**The task:** Your task is to output the listing word for word, with pictures excluded.

**Data shown:**
==*==
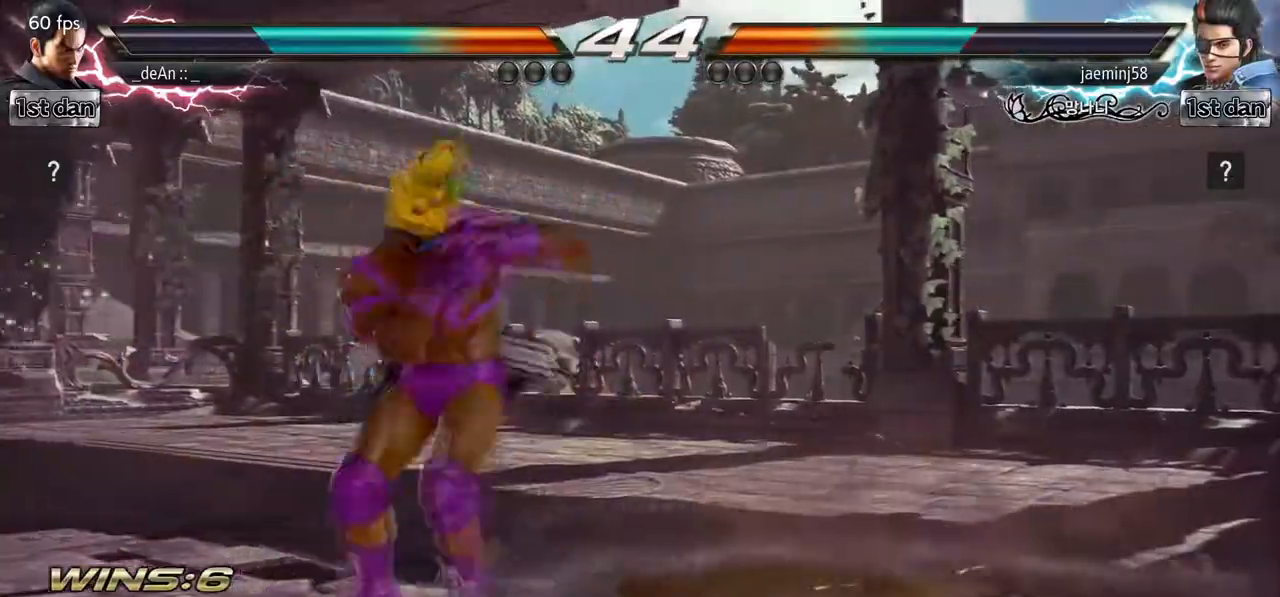
{"dt_ms": 500, "buttons": [], "left_stick": "center", "events": [[67, "left_stick", "center"]]}
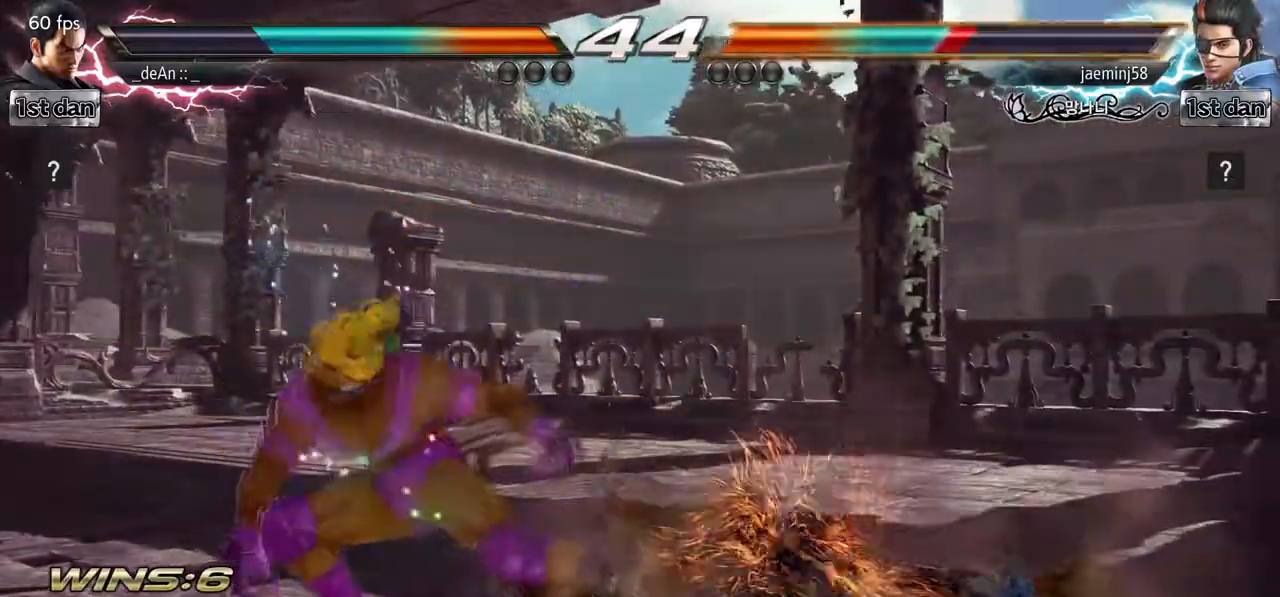
{"dt_ms": 500, "buttons": [], "left_stick": "up-right", "events": [[233, "left_stick", "right"], [333, "left_stick", "up-right"], [383, "CIRCLE", "down"], [467, "CIRCLE", "up"]]}
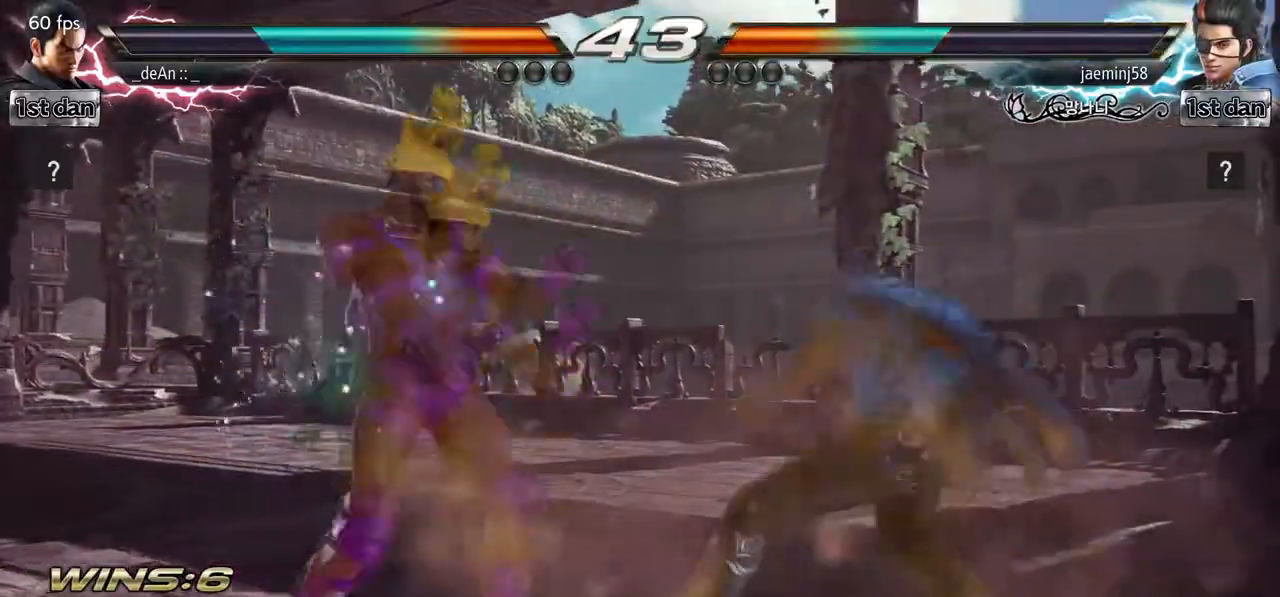
{"dt_ms": 1000, "buttons": ["CIRCLE"], "left_stick": "center", "events": [[50, "CIRCLE", "down"], [50, "left_stick", "center"], [150, "CIRCLE", "up"], [200, "CIRCLE", "down"], [517, "CIRCLE", "up"], [600, "CIRCLE", "down"], [717, "CIRCLE", "up"], [750, "CIRCLE", "down"], [867, "CIRCLE", "up"], [900, "CIRCLE", "down"]]}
==*==
**Finished task:**
{"dt_ms": 500, "buttons": [], "left_stick": "center", "events": [[67, "left_stick", "center"]]}
{"dt_ms": 500, "buttons": [], "left_stick": "up-right", "events": [[233, "left_stick", "right"], [333, "left_stick", "up-right"], [383, "CIRCLE", "down"], [467, "CIRCLE", "up"]]}
{"dt_ms": 1000, "buttons": ["CIRCLE"], "left_stick": "center", "events": [[50, "CIRCLE", "down"], [50, "left_stick", "center"], [150, "CIRCLE", "up"], [200, "CIRCLE", "down"], [517, "CIRCLE", "up"], [600, "CIRCLE", "down"], [717, "CIRCLE", "up"], [750, "CIRCLE", "down"], [867, "CIRCLE", "up"], [900, "CIRCLE", "down"]]}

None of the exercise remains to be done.